Яковлева слушала, и все больше света появлялось в ее глазах. Дом светлел, и, казалось, не осталось в нем ни единого затемненного, не пронизанного светом угла.
Елена Серафимовна замолчала. Она о чем-то задумалась,
— Не печальтесь! — повторила она. — Что же делать! Вы говорите, что не учились, боясь отнять время у своих детей… А вот у меня нет детей. Когда-то мне казалось, знаете, что личные привязанности могут отвлечь от дела. Это… это тоже было неправильно. Нынешние ученые — мои ученики, они… у них на все хватает сил и времени. Советский человек — человек гораздо более широкий, чем были люди в прежние времена. Им принадлежит будущее. Ну что ж, были бы только счастливы… как вы это сказали?.. вы это отлично сейчас сказали: «Они — наши сыновья!..»
Словно опомнившись, Елена Серафимовна неловко усмехнулась и тихонько пожала Яковлевой руку:
— Жалко, что я не могу к вам зайти ни завтра, ни послезавтра. Я вполне понимаю вашу тревогу, но до четверга я очень занята. Вот как мы сделаем: я сейчас напишу письмо Дане, а вы передайте или опустите его в почтовый ящик, как по-вашему лучше. Может быть, так даже будет правильней.
Елена Серафимовна присела к столу. Перо быстро летало по бумаге. Яковлева терпеливо и молча ждала.
Глава VIII
Мама куда-то ушла и пропала. Даня был в комнате один. Бедняга уже устал вертеться в кровати, переворачиваться и перекатываться с боку на бок, устал лежа проделывать свои ежедневные физкультурные упражнения — развивать мышцы спины и живота, поднимать кверху ноги и с силой выбрасывать их вперед. «Пятнадцать… семнадцать… двадцать…» А ну-ка, начнем сначала. Раз-два! Бодрей! Веселей! Еще раз, еще раз!
Физ-культ-ура!!!
И вдруг на парадной раздался звонок.
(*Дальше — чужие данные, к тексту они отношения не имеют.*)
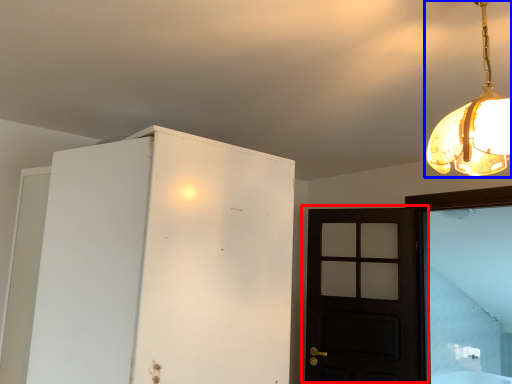
Question: Which point is further to the camera, door (highlighted by a red box) or lamp (highlighted by a blue box)?

Choices:
 (A) door
 (B) lamp

Answer: (A)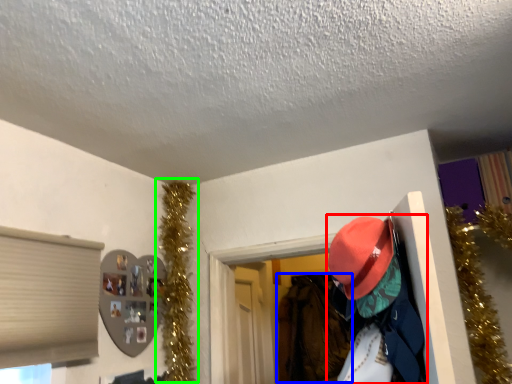
Question: Estimate the real-world distances between objects in this image. Which object is farther from person (highlighted by a red box), clothing (highlighted by a blue box) or christmas decoration (highlighted by a green box)?

Choices:
 (A) clothing
 (B) christmas decoration

Answer: (A)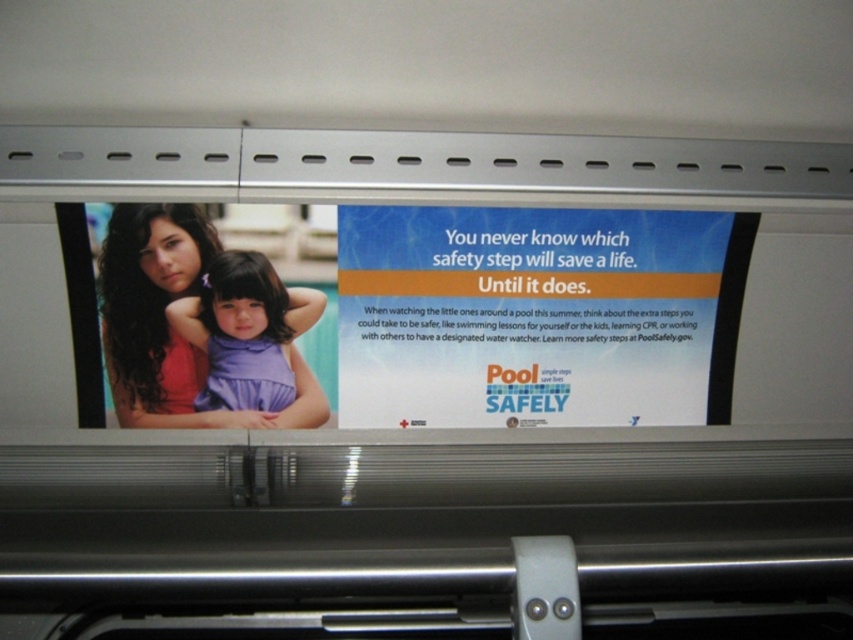
What do you see at coordinates (535, 316) in the screenshot? I see `white paper at center` at bounding box center [535, 316].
Кто-то из соседей открыл двери. Послышались шаги, шорох у вешалки, стук брошенных калош.
— Можно?
Он не ответил и в первую минуту даже не был в силах осмыслить, кто вошел. Он понял это только по ударам сильно-сильно заколотившегося сердца.
Гостья застенчиво сказала:
— Здравствуйте!
И он не столько увидел, сколько угадал в темноте очертания вязаной шапочки. От девочки пахло морозом: студеной свежестью, которую она принесла с собой.
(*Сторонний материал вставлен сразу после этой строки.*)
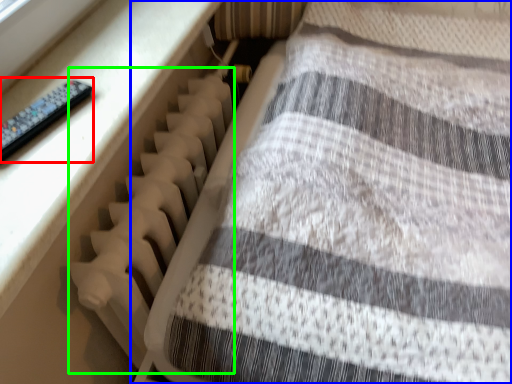
Question: Based on their relative distances, which object is nearer to control (highlighted by a red box)? Choose from furniture (highlighted by a blue box) and radiator (highlighted by a green box).

Choices:
 (A) furniture
 (B) radiator

Answer: (B)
Они условились встретиться у парадной Яковлева — Лида, Таня и Вера (председатель отряда). Сбегав к Вере на следующий день после посещения Саши, Лида Чаго вызвала ее в коридор. Там они шептались добрых полчаса.
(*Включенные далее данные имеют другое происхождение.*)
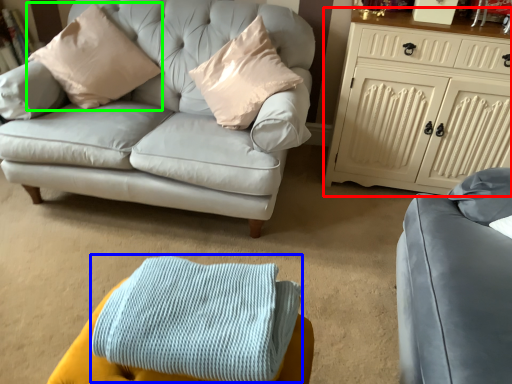
Question: Considering the real-world distances, which object is closest to cabinetry (highlighted by a red box)? blanket (highlighted by a blue box) or pillow (highlighted by a green box).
Случай был сложный. Если бы Яковлев был из третьего или второго класса, то можно было бы принести ему лото, добыть у Олега «Конструктор». По человеку было тринадцать лет, и они ума не могли приложить, как его поддержать морально во время каникул.
Во-первых, навещать — ну, это ясно. Во-вторых, книги, — но неизвестно, можно ли все время читать, если у тебя высокая температура.
В конце концов решили раздобыть патефон и купить в складчину репродукции картин из Русского музея.
План созрел, а Петровский не приходил и не приходил. Девочки ждали его три дня — первого, второго и третьего. Они уже достали патефон и купили в складчину картинки. Но Саша все не шел.
Тогда они отправились в мужскую школу и сами, без всякого Саши, узнали там адрес Яковлева.
После этого Лида сказала, что приступить к поддержке надо немедленно, а девочки — что с завтрашнего утра, потому что сегодня, с пяти часов, — лыжный кросс на островах Кирова.
«Это эгоистично, — говорила Лида горячо, — это очень-очень эгоистично с вашей стороны!»